How can government help new finance compete with the big banks?

As the evidence of malpractice in the big high street banks continues to grow, individual savers and small businesses are desperately in need of alternative ways to get the financial services they need.

Britain’s banking system is dominated by the universal banks of HSBC, Barclays, RBS and Lloyds, all of whom have business models geared towards making their profits from the investment banking world of global deals, big transactions and speculative trading. These are a world apart from their UK customer base of individual savers and small businesses needing working capital.

The market should be an encouraging place for new financial service providers to come up with better offerings for the ordinary people and businesses of Britain. The problem is that policy makers and regulators are mesmerised by the big banks and have their work cut out preventing the bad banking behaviour, meaning not enough time and resources are devoted to encouraging the good. For the system to change, we need both, and the Finance Innovation Lab is supporting amendments being put forward in the Financial Services Bill to redress this balance.

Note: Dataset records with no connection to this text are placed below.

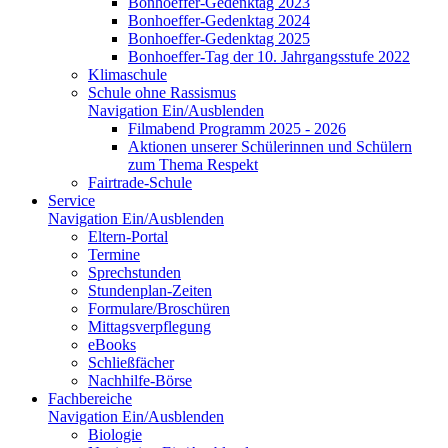
Bonhoeffer-Gedenktag 2023
Bonhoeffer-Gedenktag 2024
Bonhoeffer-Gedenktag 2025
Bonhoeffer-Tag der 10. Jahrgangsstufe 2022
Klimaschule
Schule ohne Rassismus
Navigation Ein/Ausblenden
Filmabend Programm 2025 - 2026
Aktionen unserer Schülerinnen und Schülern
zum Thema Respekt
Fairtrade-Schule
Service
Navigation Ein/Ausblenden
Eltern-Portal
Termine
Sprechstunden
Stundenplan-Zeiten
Formulare/Broschüren
Mittagsverpflegung
eBooks
Schließfächer
Nachhilfe-Börse
Fachbereiche
Navigation Ein/Ausblenden
Biologie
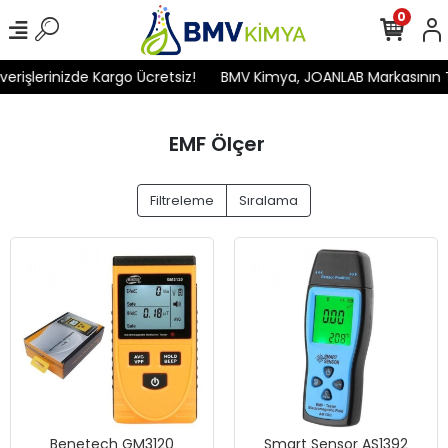
0
rişlerinizde Kargo Ücretsiz!
BMV Kimya, JOANLAB Markasının Tür
EMF Ölçer
Filtreleme
Sıralama
Benetech GM3120
Smart Sensor AS1392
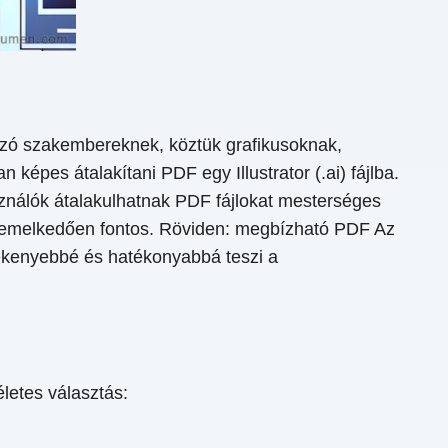
ozó szakembereknek, köztük grafikusoknak,
épes átalakítani PDF egy Illustrator (.ai) fájlba.
sználók átalakulhatnak PDF fájlokat mesterséges
l kiemelkedően fontos. Röviden: megbízható PDF Az
ékenyebbé és hatékonyabbá teszi a
etes választás:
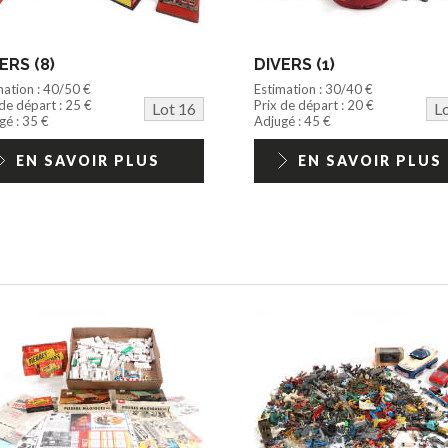
ERS (8)
DIVERS (1)
mation : 40/50 €
Estimation : 30/40 €
 de départ : 25 €
Prix de départ : 20 €
Lot 16
L
gé : 35 €
Adjugé : 45 €
EN SAVOIR PLUS
EN SAVOIR PLUS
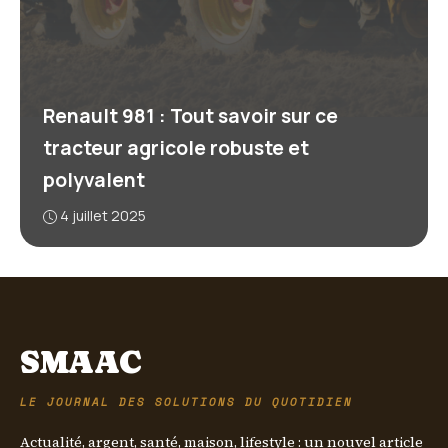
Renault 981 : Tout savoir sur ce
tracteur agricole robuste et
polyvalent
4 juillet 2025
SMAAC
LE JOURNAL DES SOLUTIONS DU QUOTIDIEN
Actualité, argent, santé, maison, lifestyle : un nouvel article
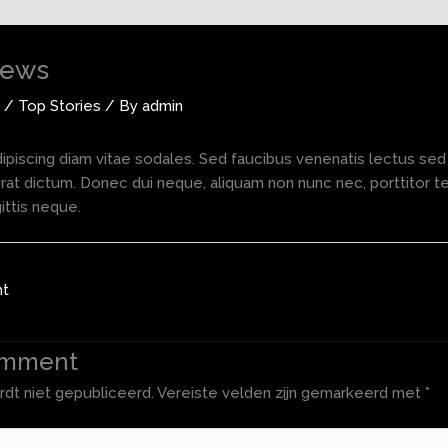
News
/
Top Stories
/ By
admin
ipiscing diam vitae sodales. Sed faucibus venenatis lectus sed 
cerat dictum. Donec dui neque, aliquam non nunc nec, porttitor t
ttis neque.
ht
omment
rdt niet gepubliceerd.
Vereiste velden zijn gemarkeerd met
*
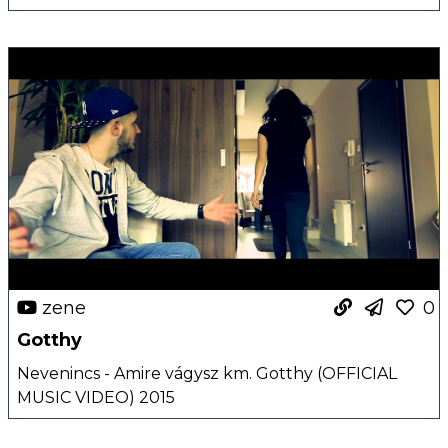
zene
0
Gotthy
Nevenincs - Amire vágysz km. Gotthy (OFFICIAL
MUSIC VIDEO) 2015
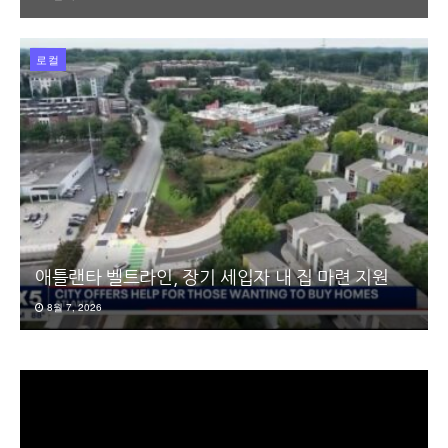
로컬
애틀랜타 벨트라인, 장기 세입자 내 집 마련 지원
8월 7, 2026
동
영
상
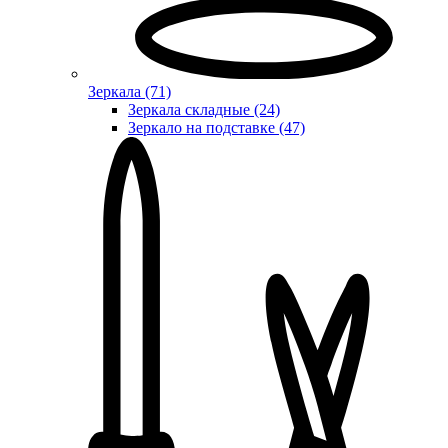
Зеркала (71)
Зеркала складные (24)
Зеркало на подставке (47)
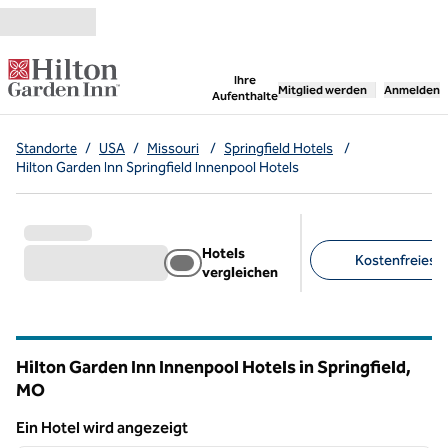
Weiter zum Inhalt
,
öffnet neue Registerka
Ihre
Mitglied werden
Anmelden
Aufenthalte
Standorte
/
USA
/
Missouri
/
Springfield Hotels
/
Hilton Garden Inn Springfield Innenpool Hotels
Hotels
Kostenfreies Pa
vergleichen
Empfohlene Filter
Hilton Garden Inn Innenpool Hotels in Springfield,
MO
Missouri
Ein Hotel wird angezeigt
1
/
12
Ein Hotel wird angezeigt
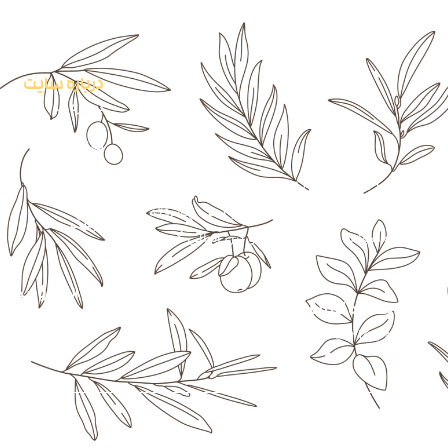
درباره سایت
درباره ما
تماس با ما
گالری
د در سال 1376 با هدف سازماندهی و ایجاد ارتباط مستقیم بین زنجیره تامین، تولید و مصرف،
 داخلی و بین المللی، اقدام به خریداری و نصب پیشرفته ترین
وبلاگ
 به اخذ گواهینامه های معتبر ملی و بین المللی گردید.
نماد اعتماد الکترونیک
شماره تماس :
با خیال راحت به کامزیت اعتما
09215787210 – 09113713034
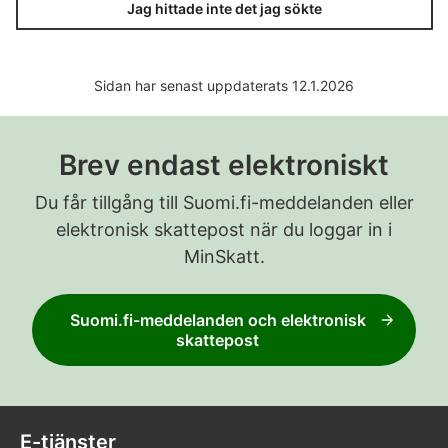
Jag hittade inte det jag sökte
Sidan har senast uppdaterats 12.1.2026
Brev endast elektroniskt
Du får tillgång till Suomi.fi-meddelanden eller
elektronisk skattepost när du loggar in i
MinSkatt.
Suomi.fi-meddelanden och elektronisk
skattepost
E-tjänster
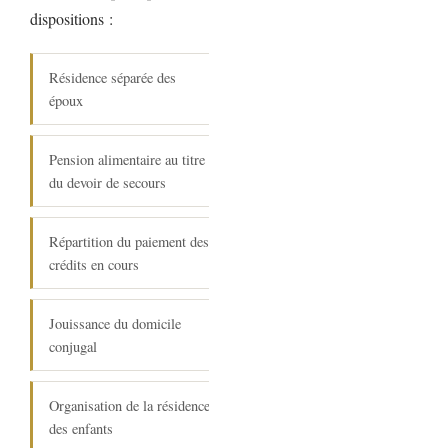
dispositions :
Résidence séparée des
époux
Pension alimentaire au titre
du devoir de secours
Répartition du paiement des
crédits en cours
Jouissance du domicile
conjugal
Organisation de la résidence
des enfants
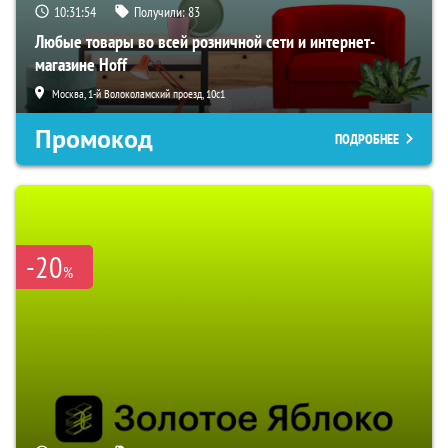
10:31:53
Получили:
83
Любые товары во всей розничной сети и интернет-
магазине Hoff
Москва, 1-й Волоколамский проезд, 10с1
Промокод
ПОДРОБНЕЕ
-20
%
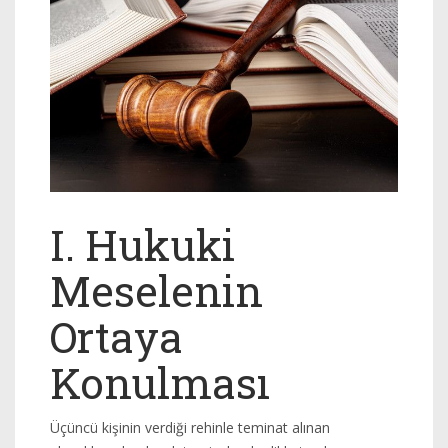
I. Hukuki
Meselenin
Ortaya
Konulması
Üçüncü kişinin verdiği rehinle teminat alınan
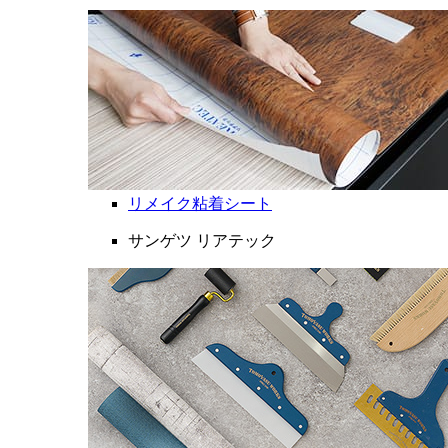
リメイク粘着シート
サンゲツ リアテック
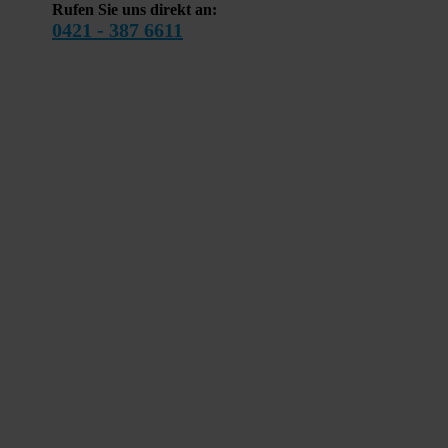
Rufen Sie uns direkt an:
0421 - 387 6611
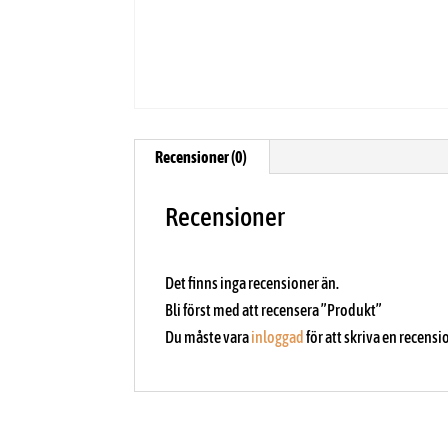
Recensioner (0)
Recensioner
Det finns inga recensioner än.
Bli först med att recensera ”Produkt”
Du måste vara
inloggad
för att skriva en recensi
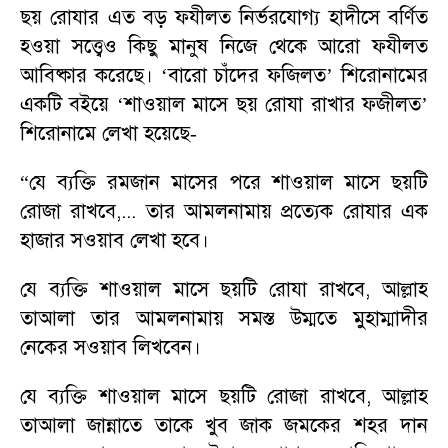
ছয় রোযার এত বড় ফযীলত নির্ভরযোগ্য হাদীসে বর্ণিত
হওয়া সত্ত্বেও কিছু মানুষ নিজে থেকে আরো ফযীলত
আবিষ্কার করেছে।
‘
বারো চাঁদের ফজিলত
’
শিরোনামের
একটি বইয়ে
‘
শাওয়াল মাসে ছয় রোযা রাখার ফজীলত
’
শিরোনামে লেখা হয়েছে
-
“
যে ব্যক্তি রমজান মাসের পরে শাওয়াল মাসে ছয়টি
রোজা রাখবে
,...
তার আমলনামায় প্রত্যেক রোযার এক
হাজার সওয়াব লেখা হবে।
যে ব্যক্তি শাওয়াল মাসে ছয়টি রোযা রাখবে
,
আল্লাহ
তাআলা তার আমলনামায় সমস্ত উম্মতে মুহাম্মাদীর
নেকের সওয়াব লিখবেন।
যে ব্যক্তি শাওয়াল মাসে ছয়টি রোজা রাখবে
,
আল্লাহ
তাআলা জান্নাতে তাকে খুব জাক জমকের শহর দান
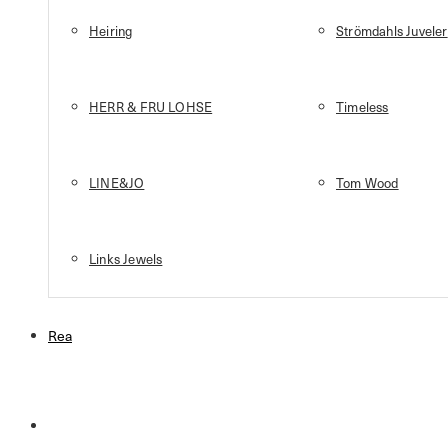
Heiring
Strömdahls Juveler
HERR & FRU LOHSE
Timeless
LINE&JO
Tom Wood
Links Jewels
Rea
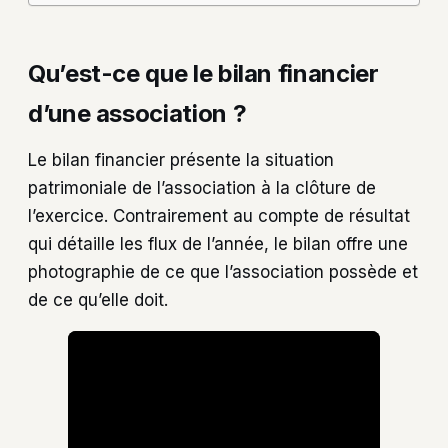
Qu’est-ce que le bilan financier
d’une association ?
Le bilan financier présente la situation
patrimoniale de l’association à la clôture de
l’exercice. Contrairement au compte de résultat
qui détaille les flux de l’année, le bilan offre une
photographie de ce que l’association possède et
de ce qu’elle doit.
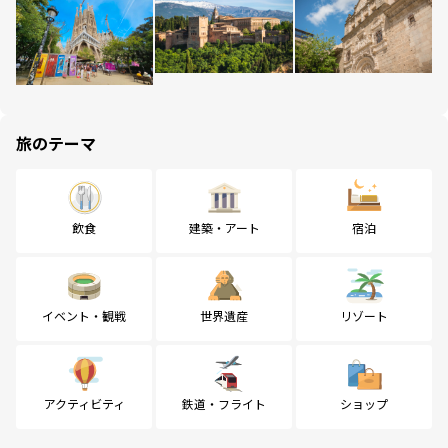
旅のテーマ
飲食
建築・アート
宿泊
イベント・観戦
世界遺産
リゾート
アクティビティ
鉄道・フライト
ショップ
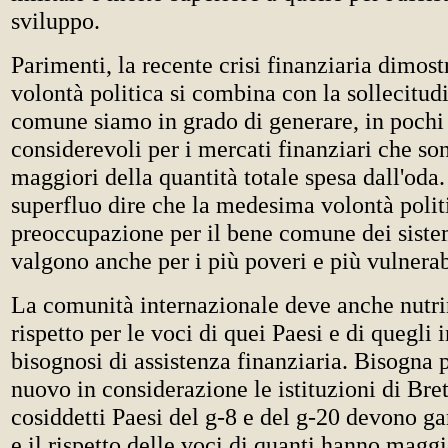
sviluppo.
Parimenti, la recente crisi finanziaria dimos
volontà politica si combina con la sollecitudi
comune siamo in grado di generare, in pochi
considerevoli per i mercati finanziari che so
maggiori della quantità totale spesa dall'oda.
superfluo dire che la medesima volontà politi
preoccupazione per il bene comune dei sistem
valgono anche per i più poveri e più vulnerab
La comunità internazionale deve anche nutr
rispetto per le voci di quei Paesi e di quegli 
bisognosi di assistenza finanziaria. Bisogna 
nuovo in considerazione le istituzioni di Bre
cosiddetti Paesi del g-8 e del g-20 devono gar
e il rispetto delle voci di quanti hanno magg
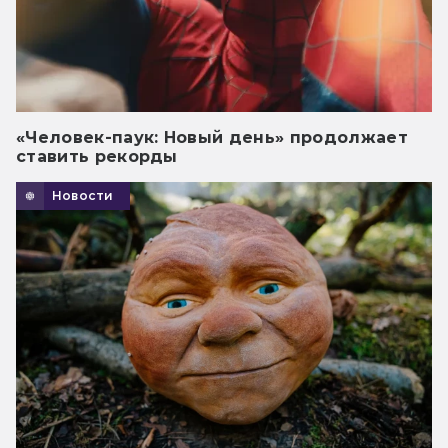
«Человек-паук: Новый день» продолжает
ставить рекорды
Новости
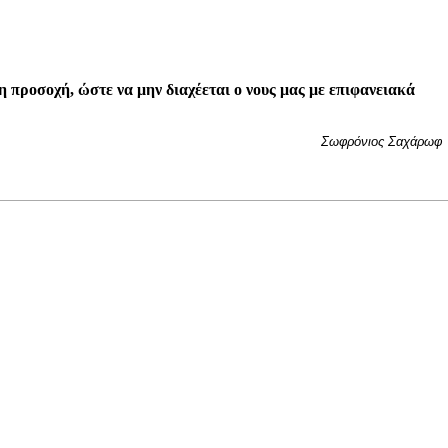
 προσοχή, ώστε να μην διαχέεται ο νους μας με επιφανειακά
Σωφρόνιος Σαχάρωφ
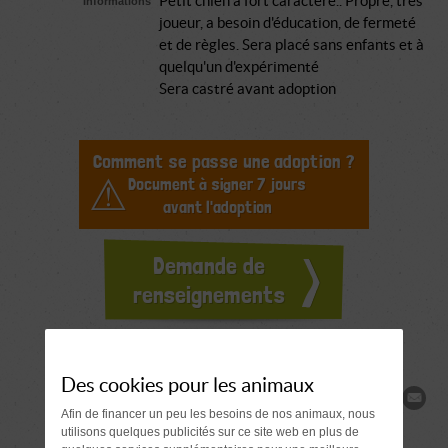
Petit chien à fort caractère.. Propre, très
Informations
joueur, a besoin d'éducation, de fermeté
et de règles. Sera placé sans enfants et à
quelqu'un d'expérimenté
Sera castré avant adoption
Comment se passe une adoption ?
Document à signer 7 jours
avant l'adoption
Demande de
renseignements
Des cookies pour les animaux
Partager
Afin de financer un peu les besoins de nos animaux, nous
utilisons quelques publicités sur ce site web en plus de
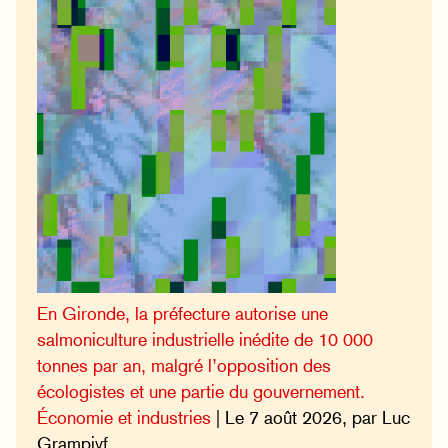
En Gironde, la préfecture autorise une
salmoniculture industrielle inédite de 10 000
tonnes par an, malgré l’opposition des
écologistes et une partie du gouvernement.
Économie et industries
| Le 7 août 2026, par Luc
Grampivf.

New models for financial services are coming from the market. Peer to peer finance providers like Zopa, Funding Circle, Ratesetter and others have the potential to transform the savings market, by cutting out the banking ‘middle man’ and allowing savers and lenders to deal directly with each other. Savers make better returns. Small businesses and individuals can borrow at better rates than banks will offer.

Currently much of this activity takes place outside of the formal regulated market. Those peer to peer providers who have sought formal regulatory approval have taken years get licences as their business models to not fit into the definitions in the current rule book.

When the industry went to government asking for some proportionate regulatory oversight so that cowboys and fraudsters couldn’t come in and undermine the reputation of the honest businesses, the treasury turned them away saying that self-regulation would do the job. That’s worth repeating. Several new financial innovators went to the government asking to be regulated and the government said no! To their credit the leading players have now set up a trade body, the Peer to Peer Finance Association, which sets out some principles and codes of conduct.

The fact remains, however, that for the sector to become part of the mainstream and really challenge the hegemony of the big banks, some proportionate regulation is required. Baroness Kramer is now tabling amendments in the House of Lords Committee Stage of the Financial Services Bill to this end, with cross-Part interest and support. Drawing on work from Simon Deane Johns of Keystone Law, these will provide the necessary duties and definitions for the new Financial Conduct Authority to establish proportionate regulation of direct finance platforms. For more details read Simon’s blog here.

As well as new finance providers, there is a growing interest in bringing back the old style of locally, or sectorally based relationship banking. Behind the scenes there are dozens of potential new banks being developed to fill the growing gap in the market for simpler banking services. The think tanks Civitas, New Economics Foundation and Compass are all promoting the virtues of the German savings banks which have supported their country’s SMEs far more effectively than British high street banks. Britain already has The Co-operative, Triodos Bank, Charity Bank and new entrant Metro Bank, but there are many barriers to entry for new banks, including the effective cartel of the UK payments system which makes it very expensive for new entrants to participate.

The Finance Innovation Lab is also supporting amendments to the Financial Services Bill that would place duties on the Financial Stability Committee and Financial Conduct Authority to address and minimise the barriers to entry for new banks, in the interests of promoting greater competition with high street banks, as well as between them.

The overall lesson for policymakers and regulators is that in getting the rules right to protect us from socially useless financial innovation, they must also be open to, and positively encourage socially useful innovations. The rule changes don’t need to be dramatic, and the resources required won’t be prohibitive, but as well as stopping bad banking we have to encourage the good.